Horror movies aren’t unusual for December. There’s certainly plenty of Christmas-themed genre movies to warrant a release at this time of year. But Norwegian export Troll isn’t a very Yule-ish monster movie. No, Netflix’s latest monster movie has no connection to the infamously bad Troll 2. And it’s not connected to the widely revered mockumentary, Trollhunter. From the Norwegian director responsible for Cold Prey and the most recent Tomb Raider, Troll promises a Eurocentric take on the Godzilla-themed monster movie. So far critics are surprisingly impressed with the results.
When she was a young girl, Nora’s father regaled her with stories of Norway’s mythical trolls. Years later, Nora – now a paleontologist – is estranged from her father but still enthralled by the legends he shared. Following an inexplicable tragedy at a mine drilling operation, several more acts of destruction turn up across the countryside. Recruited by the military, Nora increasingly believes that the stores about trolls she grew up with may be true.
Troll a Visually Impressive Monster Movie Romp
No, Troll isn’t connected to the well-received 2010 mockumentary Trollhunter. And it’s too bad because that’s a great movie. This isn’t to say that this Norwegian export doesn’t have its moments. In many ways, Troll suffers from the same problems afflicting most giant monster movies. Writer and director Roar Uthaug (Tomb Raider, Cold Prey) knows his ways around the formula. When the titular ‘troll’ fills up the screen this action-thriller is actually quite a bit of fun. Most importantly, the monster effects are impressive proving that Hollywood doesn’t have some exclusive copyright on big screen spectacle.
Early on in the proceedings, when Troll decides to show how its giant monster manages to disappear, it’s an absolute visual triumph that recalls some of the best monster movie moments.
There’s a handful of awe-inspiring moments more than likely to entertain and captivate. Early on in the proceedings, when Troll decides to show how its giant monster manages to disappear, it’s an absolute visual triumph that recalls some of the best monster movie moments. As the climax rolls around, Uthaug takes audiences on a roller coaster ride that thrill even if it’s familiar and not really all that suspenseful. That is, Troll manages to be a lively adventure that still romps through the motions. At least Uthaugh opts to ‘romp’ as opposed to limp from each telegraphed scene. Everything about Troll looks good.

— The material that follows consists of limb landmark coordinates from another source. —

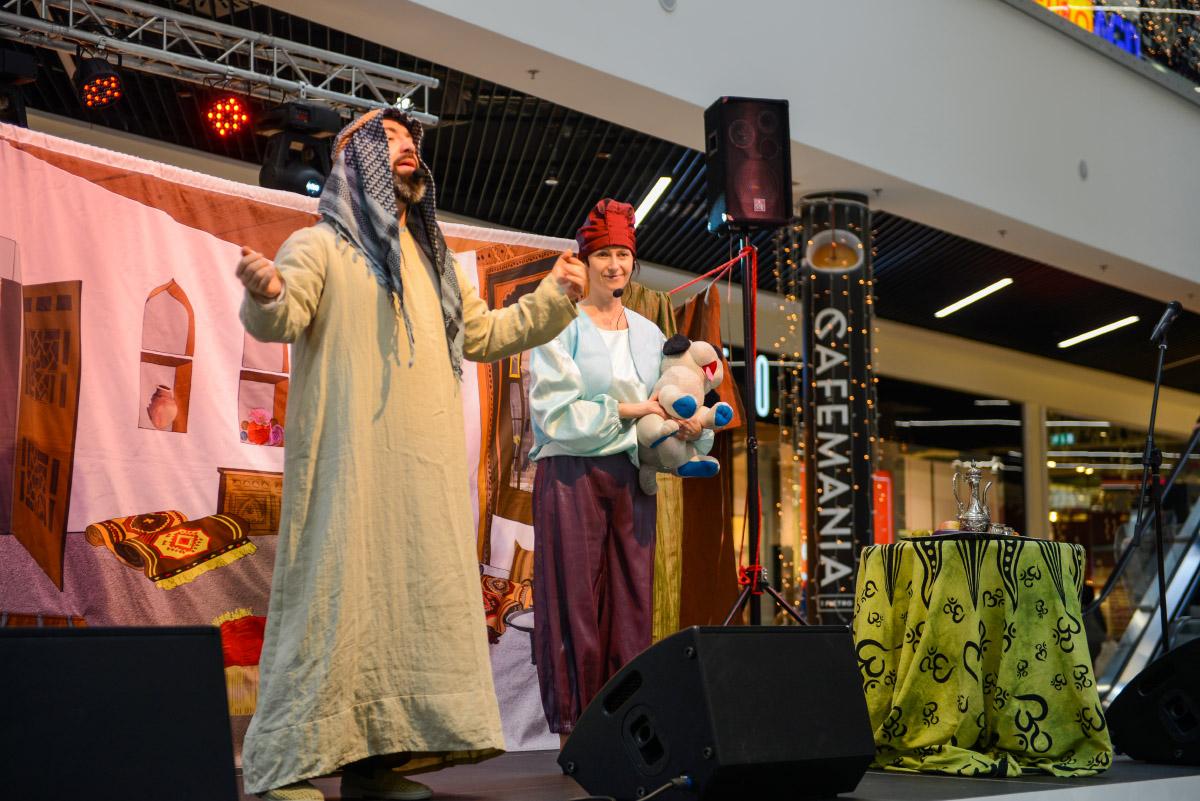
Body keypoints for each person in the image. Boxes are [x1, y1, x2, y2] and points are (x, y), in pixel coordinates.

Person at [235, 107, 586, 801]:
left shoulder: (435, 265)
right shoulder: (320, 246)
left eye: (409, 140)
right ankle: (286, 766)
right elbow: (285, 311)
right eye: (388, 139)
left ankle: (375, 766)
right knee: (330, 605)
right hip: (349, 470)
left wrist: (555, 297)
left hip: (422, 476)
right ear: (354, 160)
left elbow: (485, 334)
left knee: (403, 614)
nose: (407, 148)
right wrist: (267, 292)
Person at [527, 199, 712, 740]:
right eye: (603, 255)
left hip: (633, 472)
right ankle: (575, 728)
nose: (614, 265)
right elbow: (555, 414)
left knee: (633, 599)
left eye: (623, 255)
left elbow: (668, 394)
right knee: (575, 600)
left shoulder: (650, 332)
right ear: (584, 261)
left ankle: (626, 725)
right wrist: (632, 410)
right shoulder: (560, 324)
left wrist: (683, 422)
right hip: (572, 473)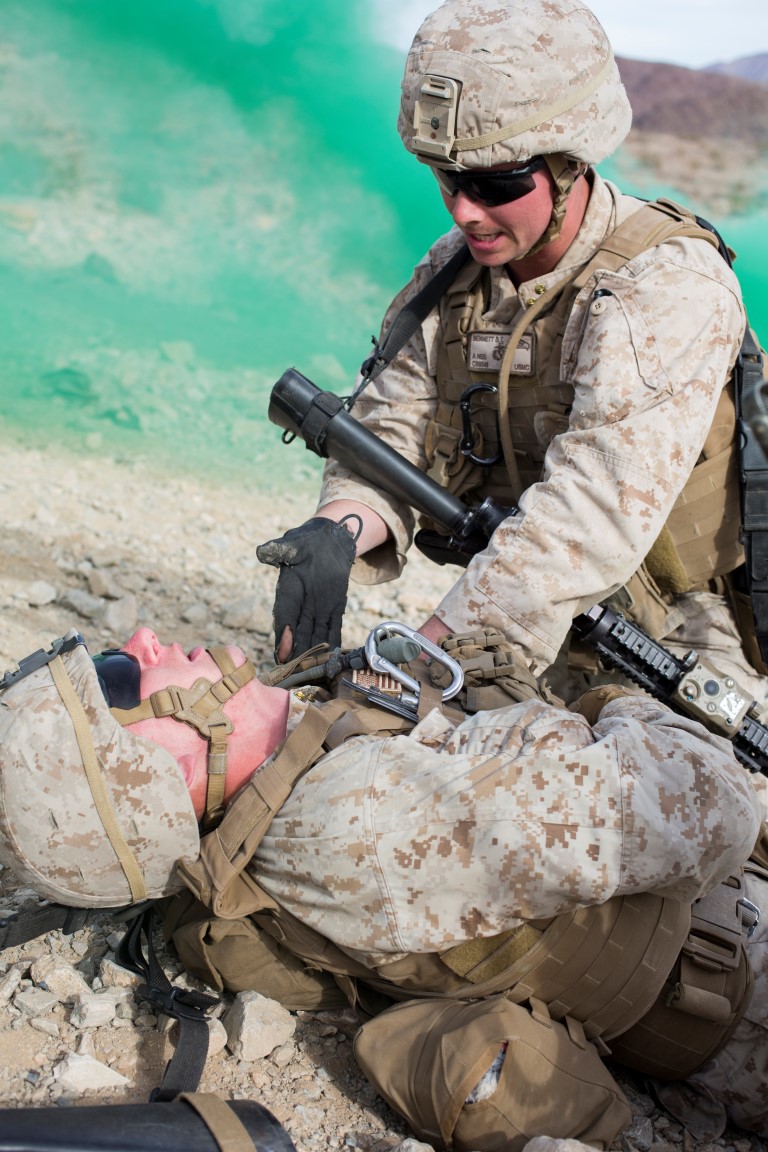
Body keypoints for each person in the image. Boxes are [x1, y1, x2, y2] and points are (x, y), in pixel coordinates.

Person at [0, 624, 766, 1150]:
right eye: (118, 679)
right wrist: (621, 699)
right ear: (163, 775)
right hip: (738, 968)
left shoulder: (298, 783)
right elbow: (718, 805)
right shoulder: (366, 822)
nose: (141, 642)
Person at [256, 0, 764, 708]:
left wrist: (423, 658)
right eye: (446, 178)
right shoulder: (453, 274)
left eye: (495, 184)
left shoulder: (665, 285)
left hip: (680, 648)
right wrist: (338, 528)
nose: (465, 210)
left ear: (568, 163)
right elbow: (390, 434)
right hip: (525, 633)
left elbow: (590, 515)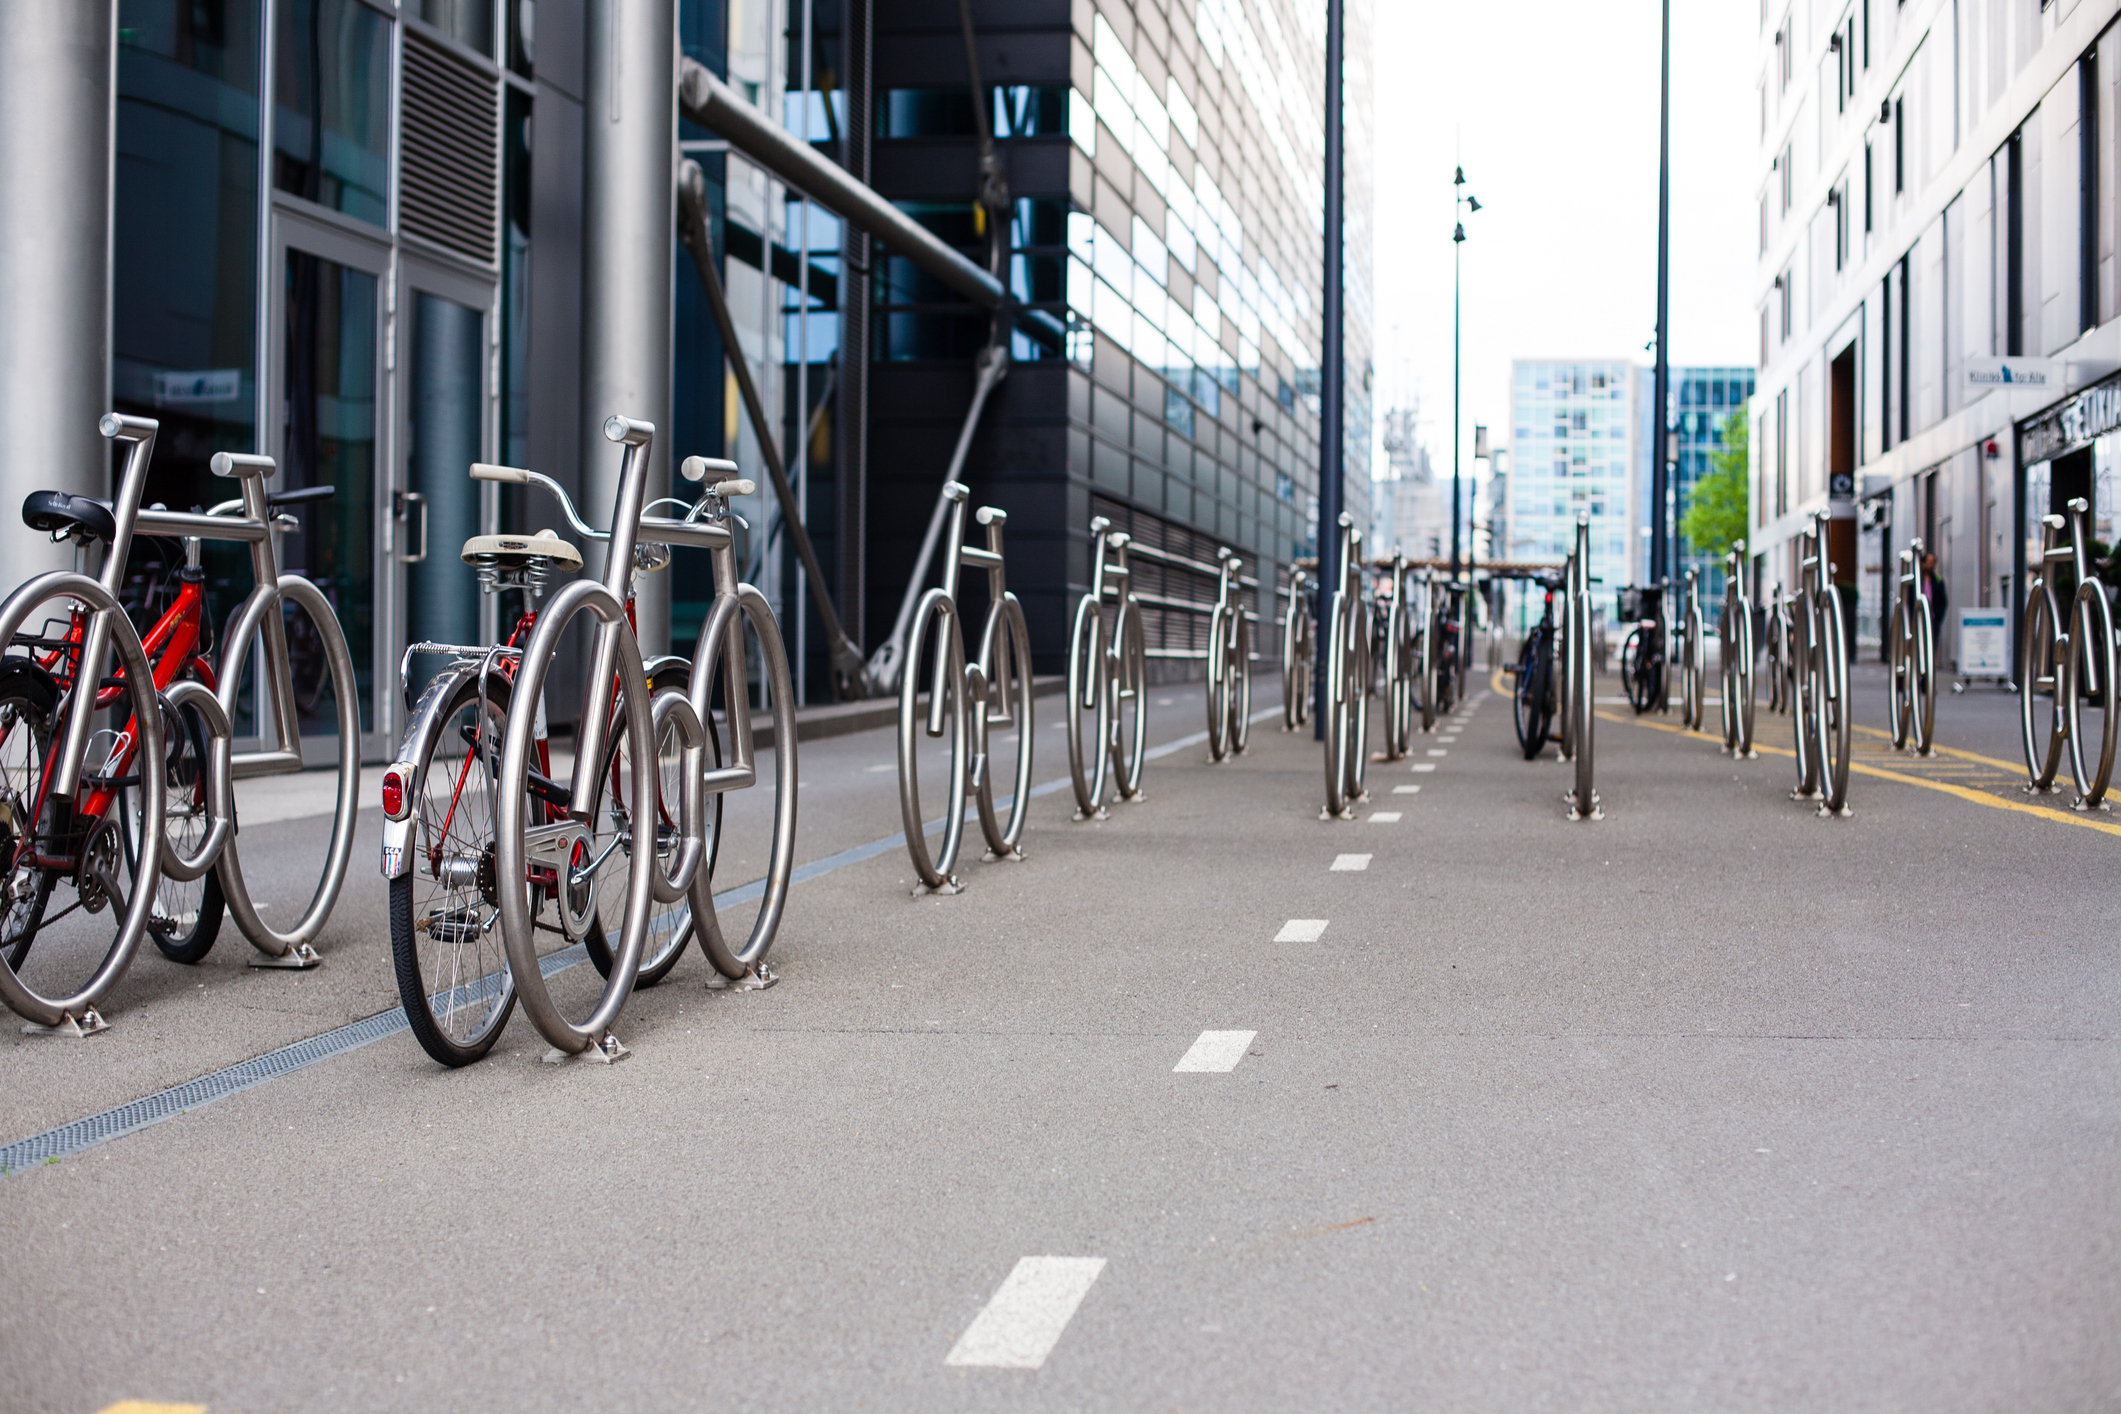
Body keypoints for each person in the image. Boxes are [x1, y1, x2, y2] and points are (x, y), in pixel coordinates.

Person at [1921, 552, 1948, 637]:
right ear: (1923, 563)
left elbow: (1943, 601)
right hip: (1919, 617)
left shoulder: (1938, 580)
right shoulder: (1916, 581)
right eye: (1928, 562)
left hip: (1933, 619)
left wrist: (1937, 617)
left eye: (1932, 562)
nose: (1931, 565)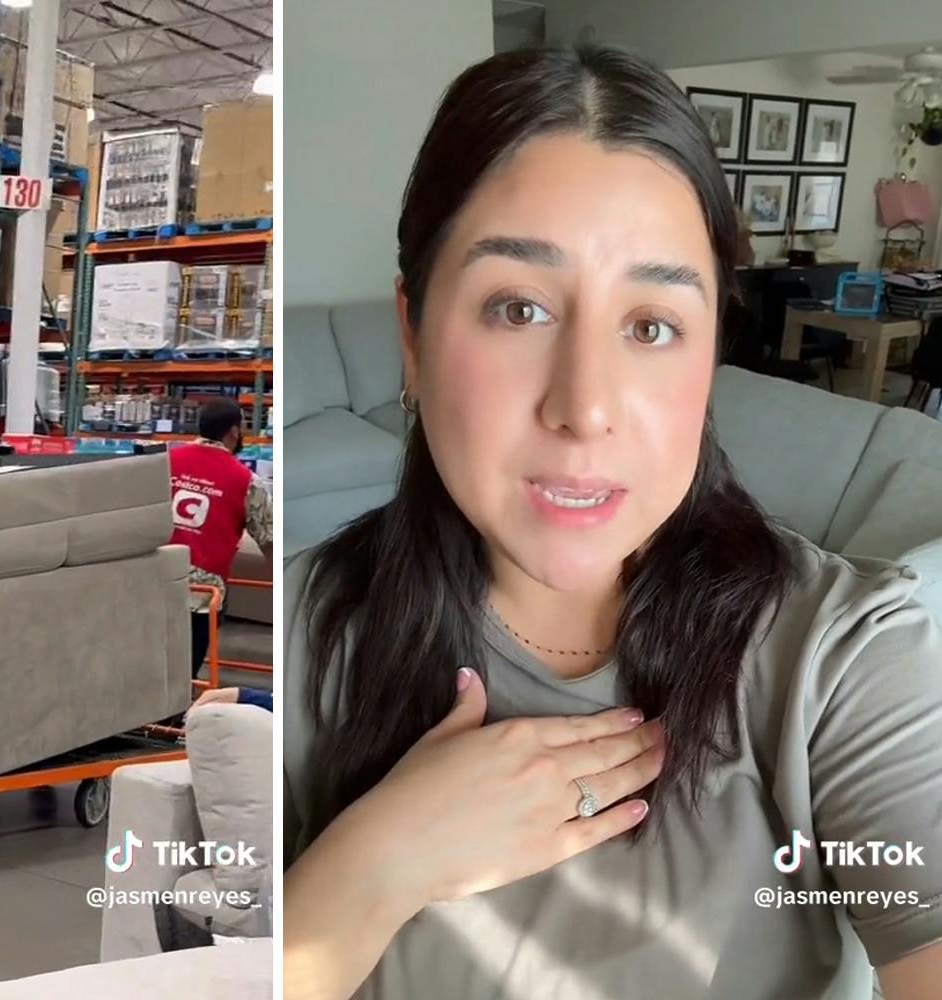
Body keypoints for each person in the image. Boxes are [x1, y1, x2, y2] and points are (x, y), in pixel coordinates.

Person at [281, 46, 942, 999]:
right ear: (413, 338)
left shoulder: (844, 666)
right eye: (518, 308)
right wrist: (369, 869)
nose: (584, 407)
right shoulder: (302, 643)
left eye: (651, 325)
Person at [168, 399, 275, 680]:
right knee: (184, 670)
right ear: (234, 432)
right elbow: (270, 541)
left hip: (152, 583)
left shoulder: (164, 462)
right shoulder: (247, 482)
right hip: (201, 595)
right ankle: (174, 717)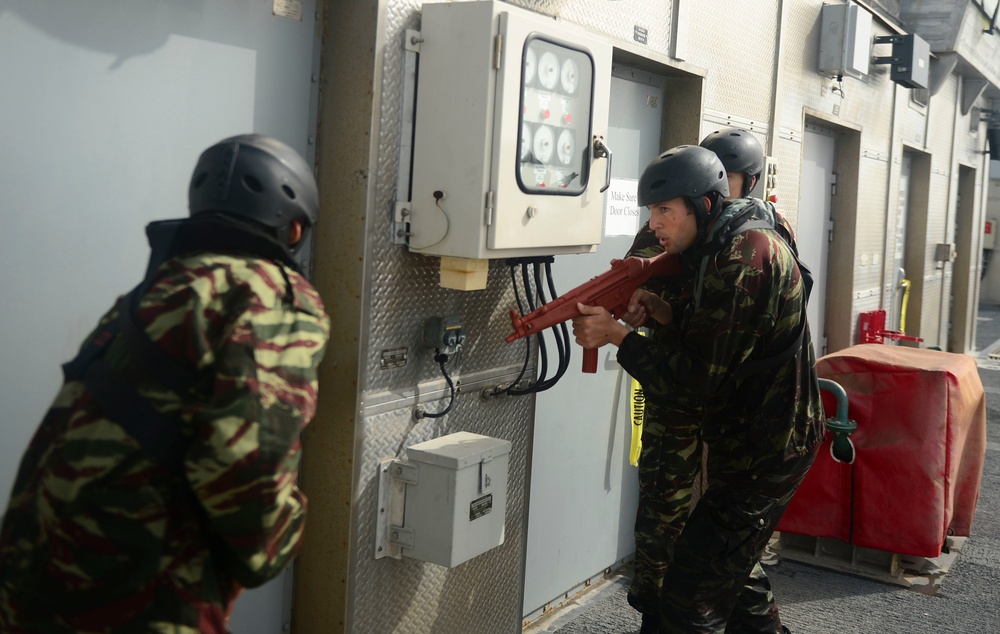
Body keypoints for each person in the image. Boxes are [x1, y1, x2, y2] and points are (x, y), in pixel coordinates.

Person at [0, 134, 331, 633]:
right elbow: (248, 466)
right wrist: (276, 545)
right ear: (295, 228)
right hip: (137, 593)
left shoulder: (162, 286)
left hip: (34, 577)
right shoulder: (270, 294)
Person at [574, 144, 823, 633]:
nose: (655, 224)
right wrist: (666, 311)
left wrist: (619, 337)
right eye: (651, 211)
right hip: (745, 438)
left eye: (665, 211)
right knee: (725, 573)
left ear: (704, 205)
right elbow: (719, 334)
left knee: (691, 594)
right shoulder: (716, 243)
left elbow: (694, 384)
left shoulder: (744, 256)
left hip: (770, 448)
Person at [624, 129, 784, 634]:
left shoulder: (754, 242)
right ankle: (657, 611)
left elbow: (724, 348)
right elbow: (640, 280)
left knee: (719, 546)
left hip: (728, 404)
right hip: (680, 397)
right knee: (665, 516)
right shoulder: (671, 229)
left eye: (731, 178)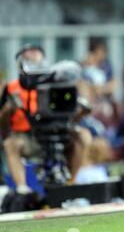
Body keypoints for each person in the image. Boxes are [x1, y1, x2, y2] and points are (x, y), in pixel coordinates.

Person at [0, 45, 91, 203]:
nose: (32, 56)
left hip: (58, 133)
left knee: (83, 135)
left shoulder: (58, 82)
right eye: (27, 54)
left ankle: (70, 184)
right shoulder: (12, 87)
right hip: (29, 137)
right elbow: (2, 122)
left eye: (35, 53)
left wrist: (81, 112)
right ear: (20, 62)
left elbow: (69, 117)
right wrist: (9, 110)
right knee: (10, 144)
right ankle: (22, 191)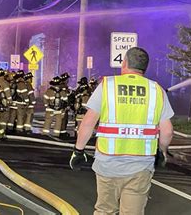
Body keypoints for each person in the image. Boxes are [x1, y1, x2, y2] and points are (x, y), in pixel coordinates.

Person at [69, 47, 174, 215]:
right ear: (144, 68)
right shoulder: (157, 90)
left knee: (105, 210)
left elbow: (88, 123)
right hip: (140, 165)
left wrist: (78, 150)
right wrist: (162, 152)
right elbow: (167, 131)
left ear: (124, 63)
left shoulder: (107, 86)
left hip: (107, 164)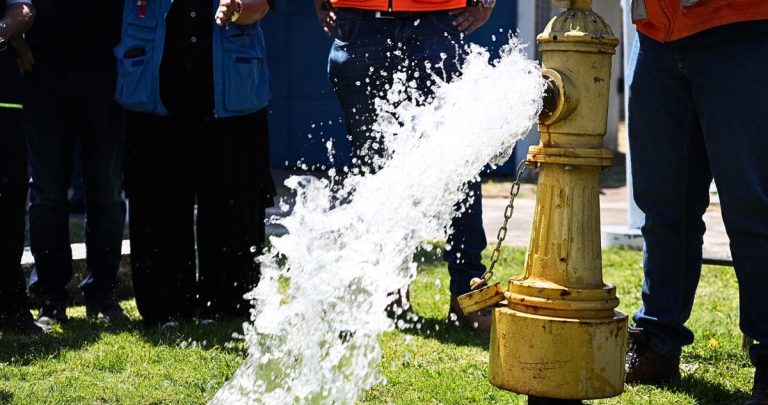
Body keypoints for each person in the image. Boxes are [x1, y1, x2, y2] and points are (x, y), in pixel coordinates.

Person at [314, 0, 495, 331]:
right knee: (374, 173)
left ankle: (468, 293)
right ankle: (389, 288)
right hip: (358, 25)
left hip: (436, 23)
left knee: (459, 162)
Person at [625, 1, 768, 403]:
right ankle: (658, 340)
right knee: (663, 207)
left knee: (754, 210)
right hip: (656, 35)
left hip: (744, 29)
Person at [118, 0, 275, 329]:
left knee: (231, 197)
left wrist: (236, 8)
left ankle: (226, 302)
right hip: (156, 85)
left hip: (230, 85)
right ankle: (166, 306)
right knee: (157, 196)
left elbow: (261, 5)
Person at [22, 0, 128, 326]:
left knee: (106, 189)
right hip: (42, 68)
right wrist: (17, 41)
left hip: (104, 67)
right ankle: (51, 297)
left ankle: (102, 294)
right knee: (48, 191)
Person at [0, 0, 41, 335]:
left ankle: (11, 306)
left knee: (9, 210)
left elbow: (22, 11)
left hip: (5, 101)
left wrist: (6, 34)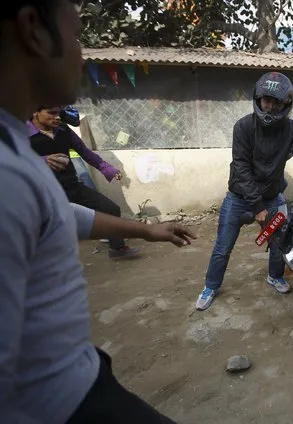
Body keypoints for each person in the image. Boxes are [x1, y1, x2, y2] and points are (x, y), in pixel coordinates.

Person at [0, 1, 196, 423]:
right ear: (34, 29)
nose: (82, 53)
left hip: (81, 378)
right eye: (75, 36)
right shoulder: (7, 173)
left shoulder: (13, 146)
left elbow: (62, 215)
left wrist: (146, 230)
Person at [196, 71, 293, 311]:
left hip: (272, 197)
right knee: (223, 246)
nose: (270, 106)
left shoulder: (292, 129)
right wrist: (257, 207)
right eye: (266, 100)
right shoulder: (242, 127)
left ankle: (275, 276)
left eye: (276, 102)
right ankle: (210, 286)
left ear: (286, 104)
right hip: (239, 197)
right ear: (258, 98)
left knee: (279, 243)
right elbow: (241, 168)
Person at [29, 106, 137, 259]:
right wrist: (43, 160)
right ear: (35, 112)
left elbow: (85, 152)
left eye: (59, 113)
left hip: (71, 186)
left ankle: (117, 249)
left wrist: (108, 169)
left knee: (110, 209)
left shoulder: (63, 130)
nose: (58, 117)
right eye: (51, 113)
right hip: (44, 193)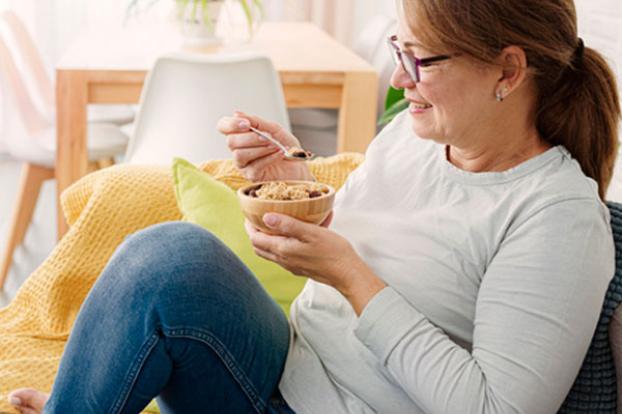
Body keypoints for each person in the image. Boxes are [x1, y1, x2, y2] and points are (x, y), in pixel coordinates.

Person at [8, 0, 621, 412]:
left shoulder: (556, 217)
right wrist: (296, 184)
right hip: (286, 363)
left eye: (419, 60)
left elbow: (497, 407)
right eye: (397, 50)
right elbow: (366, 235)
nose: (399, 79)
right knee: (169, 253)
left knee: (168, 261)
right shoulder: (414, 139)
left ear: (508, 71)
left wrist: (351, 276)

Troll Rarely Aspires To Much More Than What You’ve Already Seen
Where Troll runs into problems is its completely derivative approach. Don’t go into this monster movie expecting a subversive twist on a familiar story. Specifically, Uthaug and co-writer Espen Aukan seem content to recycle tropes. Anyone who’s watched Emmerich’s Godzilla or Independence Day will find themselves in familiar territory here. First, Troll delivers some random acts of destruction while not showing its monster for Act One. Not surprisingly, no one believes its protagonist despite mounting evidence. When Act Two rolls around, Troll treats us to several scenes of the Norwegian military flailing helpless against a foe it can’t beat. The setting is different than the urban landscape of Godzilla, but it’s definitely Godzilla all over again. Even when it thrills in its final act, it’s at a superficial level that requires more than a suspension of disbelief – it requires ignoring dozens of past similar movies.
Anyone who’s watched Emmerich’s Godzilla or Independence Day will find themselves in familiar territory here.
Though the performances are uniformly fun and strong, no one escapes the stock nature of the characters that they inhabit. Some of the characters are here to provide the requisite comic relief. In addition to its scientist protagonist – yes, they have a complex relationship with a parent – who sees what no one else sees – there’s the obligatory love interest and eccentric character tasked with expository dialogue. Of course, there’s military types who are eager to just nuke everything. All of this points to Troll’s inescapable limitation. Nothing about this monster movie is remotely original. Is it occasionally fun? Yes. Still its storytelling is incredibly lazy.
Troll Works Best as Forgettable Popcorn Entertainment
Lowered expectations likely will help when watching Troll. To be clear, this is not Trollhunter. When Troll puts its title character on the screen, the fun and inventive visuals allow audiences to escape into the silly adventure for what best amounts to an amicable way to pass the time. Like many monster movies, Troll definitely suffers when its creature is off screen and the human cast are left to carry the story. But the Norwegian fairy tale-actioner doubly suffers by virtue of its insistence on mimicking middling Hollywood monster movies. Roland Emmerich movies like Godzilla and Independence Day are interwoven with this tale. For better or worse.